# Exercise
The expected output is an exact copy of the lines from the one containing "(315, 1073) none" to the final line below, minus any pictures.

# Given data
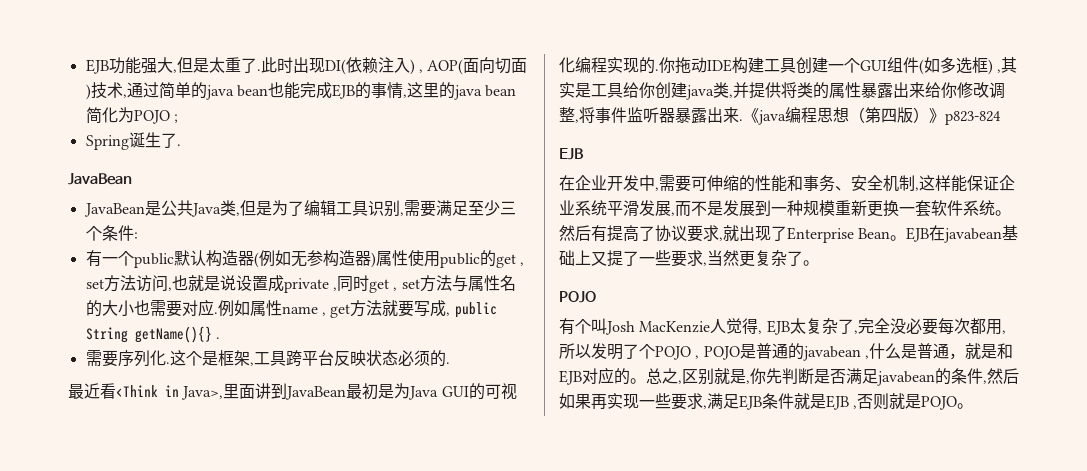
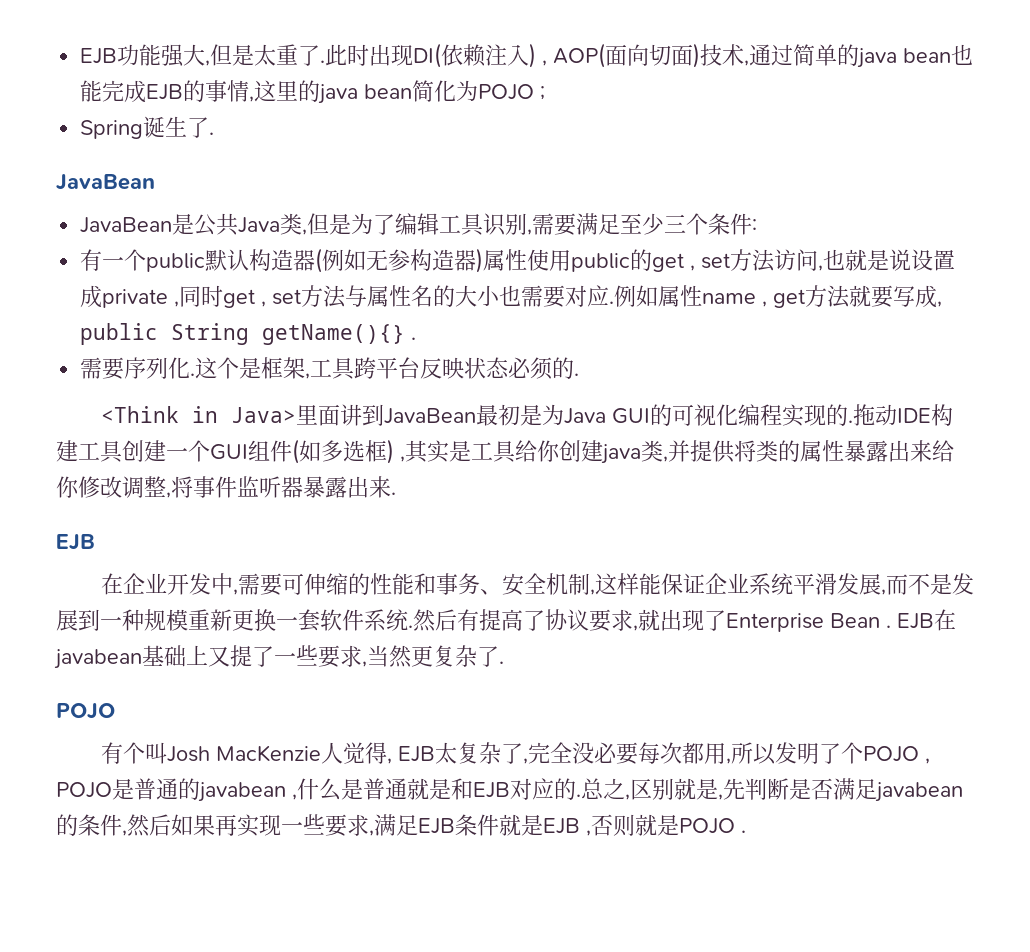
[68,383,116,399] 最近看 -> (580, 374) none
[181,386,224,400] Java>, -> [230,407,296,423] Java>
[659,57,675,73] 你 -> (853, 421) none
[743,107,1001,125] 《java编程思想（第四版）》p823-824 -> (396, 493) none
[995,210,1011,216] 。 -> [408,625,413,628] .
[890,235,907,241] 。 -> [886,625,891,628] .
[803,260,819,266] 。 -> [499,661,504,664] .
[948,353,965,360] ， -> (407, 789) none
[630,378,646,384] 。 -> [576,794,581,797] .
[750,368,766,384] 你 -> (723, 797) none
[957,403,974,409] 。 -> [741,830,746,833] .

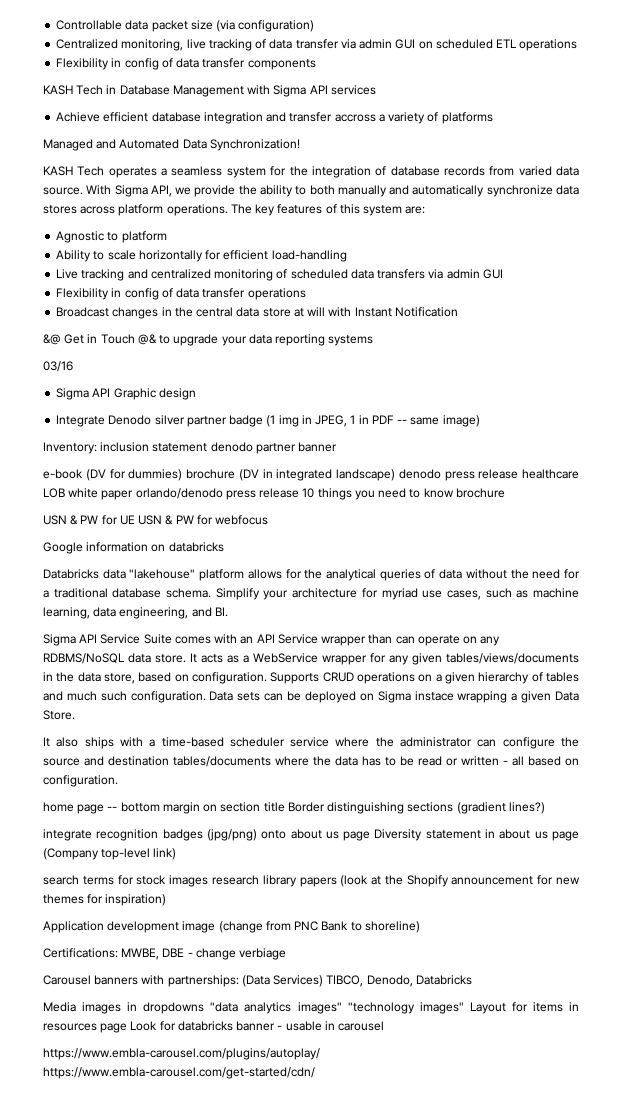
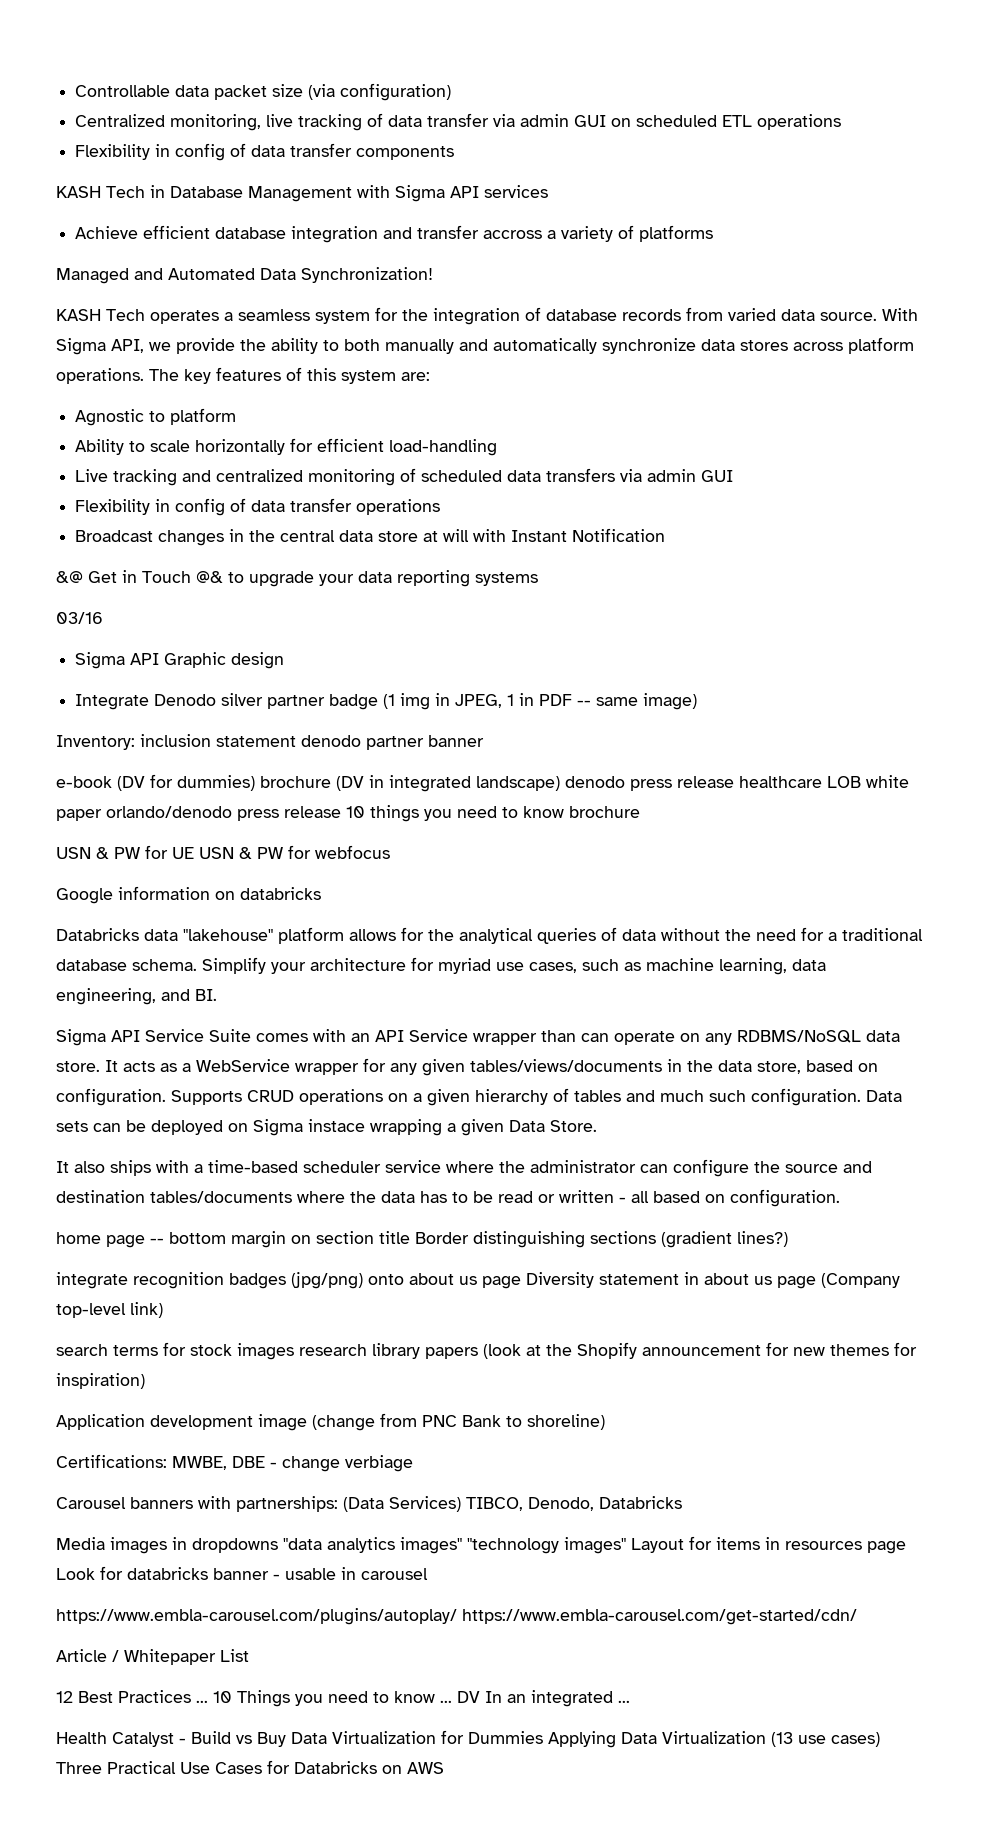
(315, 1073) none -> [56,1649,249,1665] [56,1690,630,1707] [56,1730,880,1748] [56,1760,444,1774] // Article / Whitepaper List // 12 Best Practices ... 10 Things you need to know ... DV In an integrated ... // Health Catalyst - Build vs Buy Data Virtualization for Dummies Applying Data Virtualization (13 use cases) Three Practical Use Cases for Databricks on AWS

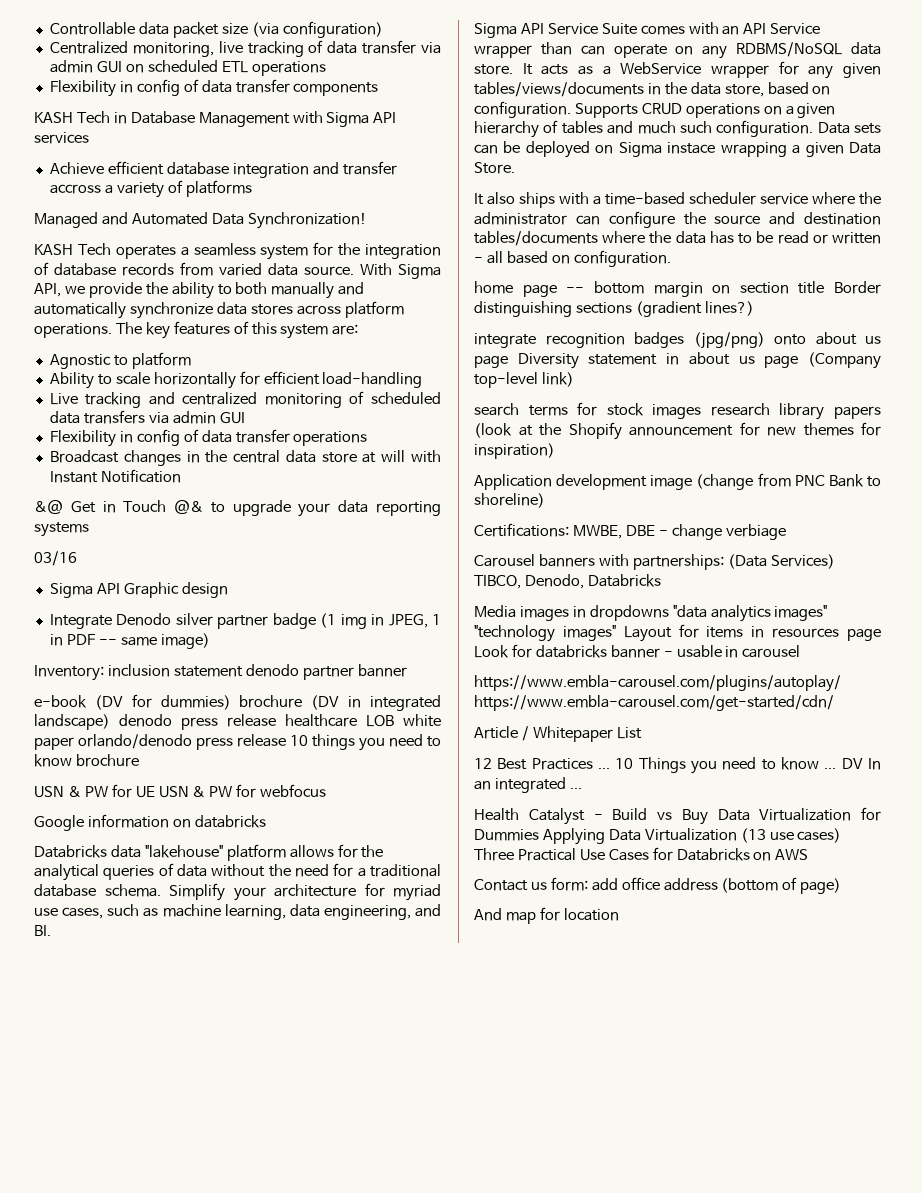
(444, 1768) none -> [474,877,842,894] [474,907,619,924] // Contact us form: add office address (bottom of page) // And map for location

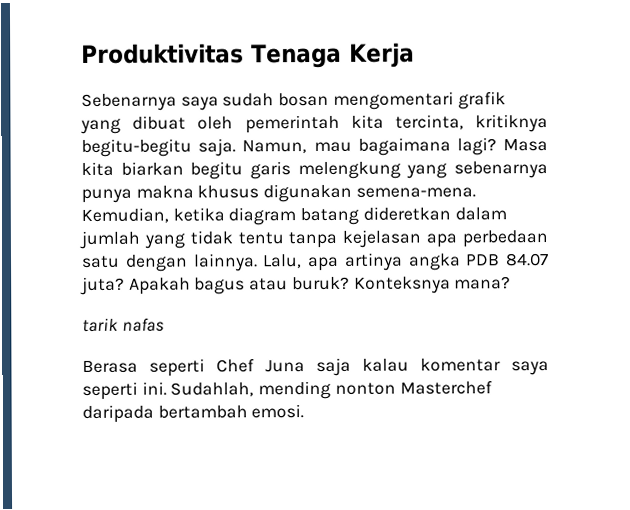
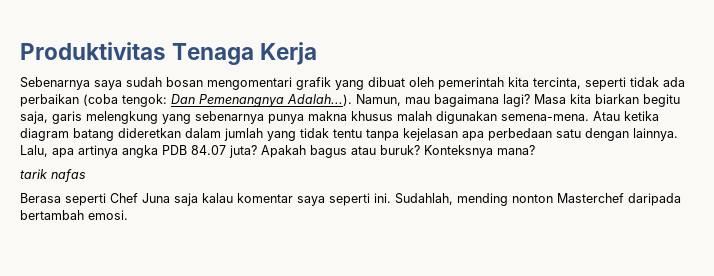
[475,114,548,133] [81,138,237,157] kritiknya begitu-begitu saja. -> [585,77,685,90] [20,94,352,107] seperti tidak ada perbaikan (coba tengok: Dan Pemenangnya Adalah...).
(244, 170) none -> [20,111,48,124] saja,
(260, 192) none -> [397,111,432,121] malah
[81,207,169,223] Kemudian, -> [593,111,620,121] Atau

# Solution to this exercise
(315, 1073) none -> [56,1649,249,1665] [56,1690,630,1707] [56,1730,880,1748] [56,1760,444,1774] // Article / Whitepaper List // 12 Best Practices ... 10 Things you need to know ... DV In an integrated ... // Health Catalyst - Build vs Buy Data Virtualization for Dummies Applying Data Virtualization (13 use cases) Three Practical Use Cases for Databricks on AWS

(444, 1768) none -> [474,877,842,894] [474,907,619,924] // Contact us form: add office address (bottom of page) // And map for location

[475,114,548,133] [81,138,237,157] kritiknya begitu-begitu saja. -> [585,77,685,90] [20,94,352,107] seperti tidak ada perbaikan (coba tengok: Dan Pemenangnya Adalah...).
(244, 170) none -> [20,111,48,124] saja,
(260, 192) none -> [397,111,432,121] malah
[81,207,169,223] Kemudian, -> [593,111,620,121] Atau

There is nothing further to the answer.